The night the seaside funhouse burned
Its fragile timbers grew hard,
Glassy sinews as they twisted,
Bones as they charred,
And rose up in their white shroud
With a heat so intense the fireman turned,
In a trance on the dimly-lighted pier,
To see the heat dance before him and to hear
The rhythm of the crackling planking.
The gypsy was evicted in the fire;
The harried workman watched from afar
Will-o'-the-wisp, the flashes of her silver
In and out among the billowing pillars —
White smoke, night sky, blue attire.
The Swiss clock tower fell into the bay;
The face in the dial slipped whole onto the waves;
To the shallow eddies it rides,
Smiling, smiling;
The Man in the Moon looks up through the tides,
His shining countenance bobs among the pilings.
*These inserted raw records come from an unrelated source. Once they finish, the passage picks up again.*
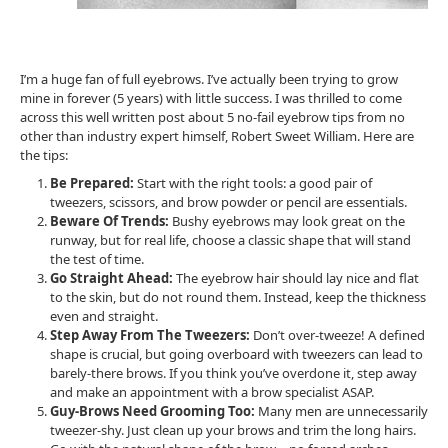
I’m a huge fan of full eyebrows. I’ve actually been trying to grow
mine in forever (5 years) with little success. I was thrilled to come
across this well written post about 5 no-fail eyebrow tips from no
other than industry expert himself, Robert Sweet William. Here are
the tips:
Be Prepared:
Start with the right tools: a good pair of
tweezers, scissors, and brow powder or pencil are essentials.
Beware Of Trends:
Bushy eyebrows may look great on the
runway, but for real life, choose a classic shape that will stand
the test of time.
Go Straight Ahead:
The eyebrow hair should lay nice and flat
to the skin, but do not round them. Instead, keep the thickness
even and straight.
Step Away From The Tweezers:
Don’t over-tweeze! A defined
shape is crucial, but going overboard with tweezers can lead to
barely-there brows. If you think you’ve overdone it, step away
and make an appointment with a brow specialist ASAP.
Guy-Brows Need Grooming Too:
Many men are unnecessarily
tweezer-shy. Just clean up your brows and trim the long hairs.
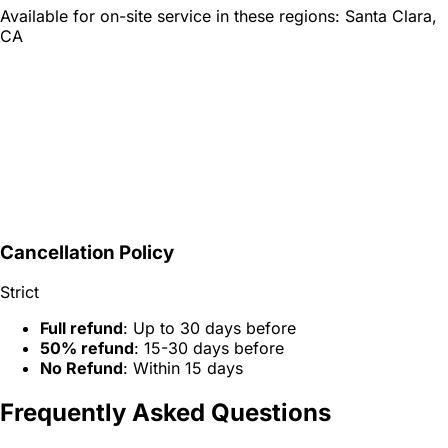
Available for on-site service in these regions:
Santa Clara,
CA
Cancellation Policy
Strict
Full refund
: Up to 30 days before
50% refund
: 15-30 days before
No Refund
: Within 15 days
Frequently Asked Questions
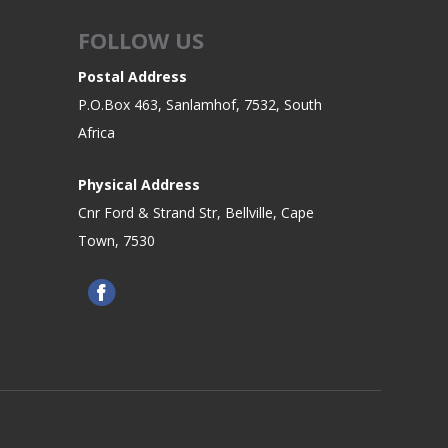
FOLLOW US
Postal Address
P.O.Box 463, Sanlamhof, 7532, South
Africa
Physical Address
Cnr Ford & Strand Str, Bellville, Cape
Town, 7530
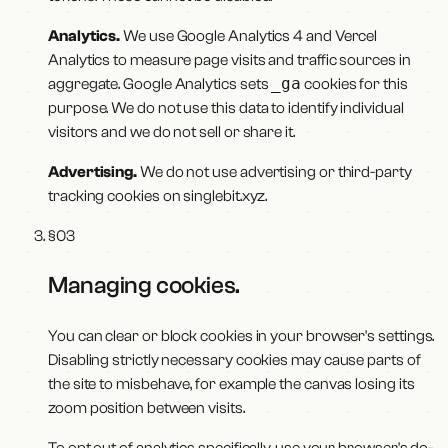
Analytics.
We use Google Analytics 4 and Vercel
Analytics to measure page visits and traffic sources in
_ga
aggregate. Google Analytics sets
cookies for this
purpose. We do not use this data to identify individual
visitors and we do not sell or share it.
Advertising.
We do not use advertising or third-party
tracking cookies on
singlebit.xyz
.
§
03
Managing cookies
.
You can clear or block cookies in your browser's settings.
Disabling strictly necessary cookies may cause parts of
the site to misbehave, for example the canvas losing its
zoom position between visits.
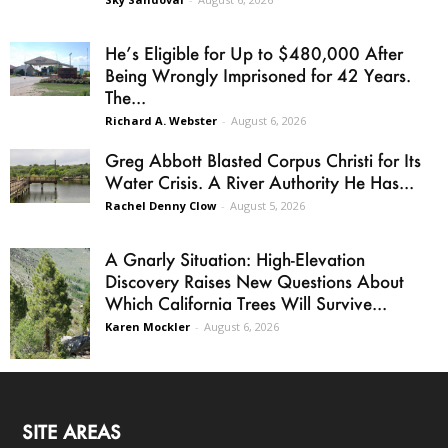
He’s Eligible for Up to $480,000 After
Being Wrongly Imprisoned for 42 Years.
The...
Richard A. Webster
-
August 6, 2026
Greg Abbott Blasted Corpus Christi for Its
Water Crisis. A River Authority He Has...
Rachel Denny Clow
-
August 5, 2026
A Gnarly Situation: High-Elevation
Discovery Raises New Questions About
Which California Trees Will Survive...
Karen Mockler
-
August 6, 2026
SITE AREAS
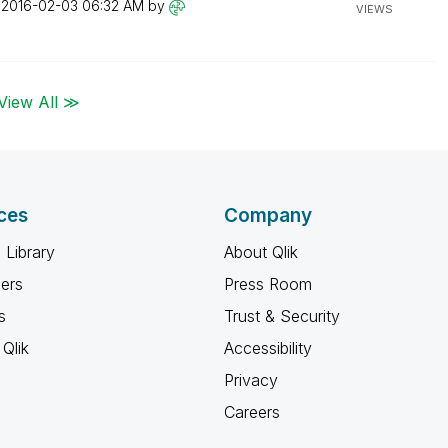
n
‎2016-02-03
06:32 AM
by
VIEWS
View All ≫
ces
Company
 Library
About Qlik
ners
Press Room
s
Trust & Security
Qlik
Accessibility
Privacy
Careers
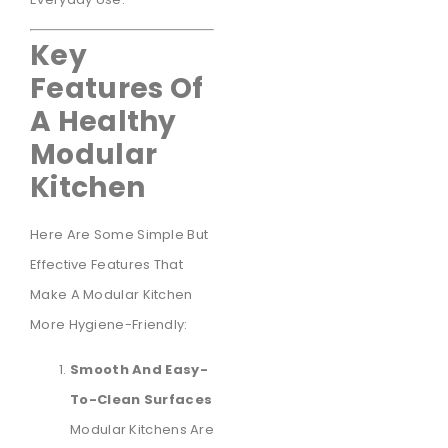
Key
Features Of
A Healthy
Modular
Kitchen
Here Are Some Simple But
Effective Features That
Make A Modular Kitchen
More Hygiene-Friendly:
Smooth And Easy-
To-Clean Surfaces
Modular Kitchens Are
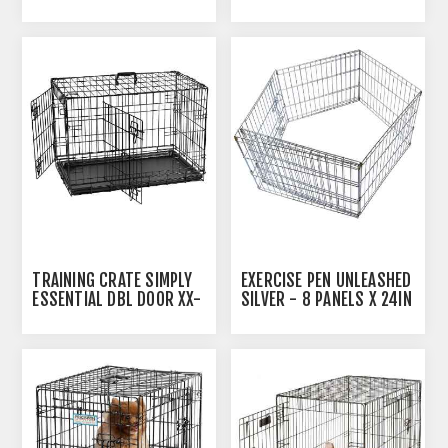
SMALL - 24INL X 17.5INW
LARGE - 42INL X 27.5INW
X 20INH
X 30INH
TRAINING CRATE SIMPLY
EXERCISE PEN UNLEASHED
ESSENTIAL DBL DOOR XX-
SILVER - 8 PANELS X 24IN
LARGE - 48INL X 29INW X
X 24IN
31.5INH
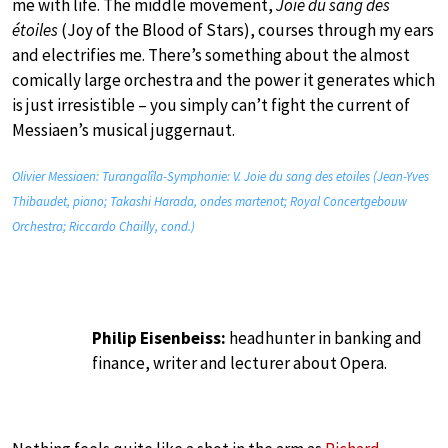
me with life. The middle movement,
Joie du sang des
étoiles
(Joy of the Blood of Stars), courses through my ears
and electrifies me. There’s something about the almost
comically large orchestra and the power it generates which
is just irresistible – you simply can’t fight the current of
Messiaen’s musical juggernaut.
Olivier Messiaen: Turangalîla-Symphonie: V. Joie du sang des etoiles (Jean-Yves
Thibaudet, piano; Takashi Harada, ondes martenot; Royal Concertgebouw
Orchestra; Riccardo Chailly, cond.)
Philip Eisenbeiss:
headhunter in banking and
finance, writer and lecturer about Opera.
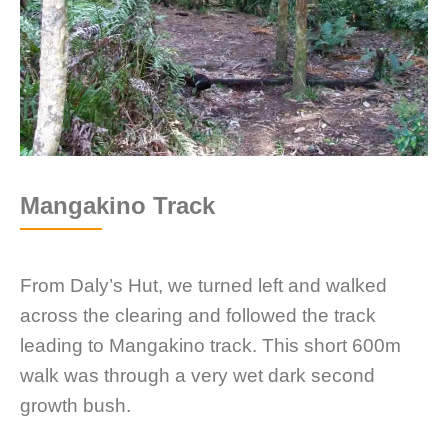
Mangakino Track
From Daly’s Hut, we turned left and walked
across the clearing and followed the track
leading to Mangakino track. This short 600m
walk was through a very wet dark second
growth bush.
A bargeman heard the Statue of Liberty speak;
Once, just once, he saw her bend,
Set her torch upon a peak,
Gather her sheathing, and descend.
No mere display of might,
No calculated show,
Moved Her Stateliness so
To shift her height;
But a whale from the open sea,
With a plea, a pang, a wounded pride —
Rumors of her stature had implied:
There dwelt a creature mightier than he.
"No," said the Statue, "I defer,
And to your greater standard I refer;
Less than the knots of your leviathan span
Are my, mere mortal, statute miles of man."
The whale was soothed, and spouted in content;
The bargeman watched his sleek diminishing back;
Was it a tale the Statue would invent?
A lie to keep the benthic peace intact?
The luminous wake had faded into black;
The Statue turned, retrieved her lamp, and rose,
Resumed her old uncompromising pose,
And let the witness ponder her intent.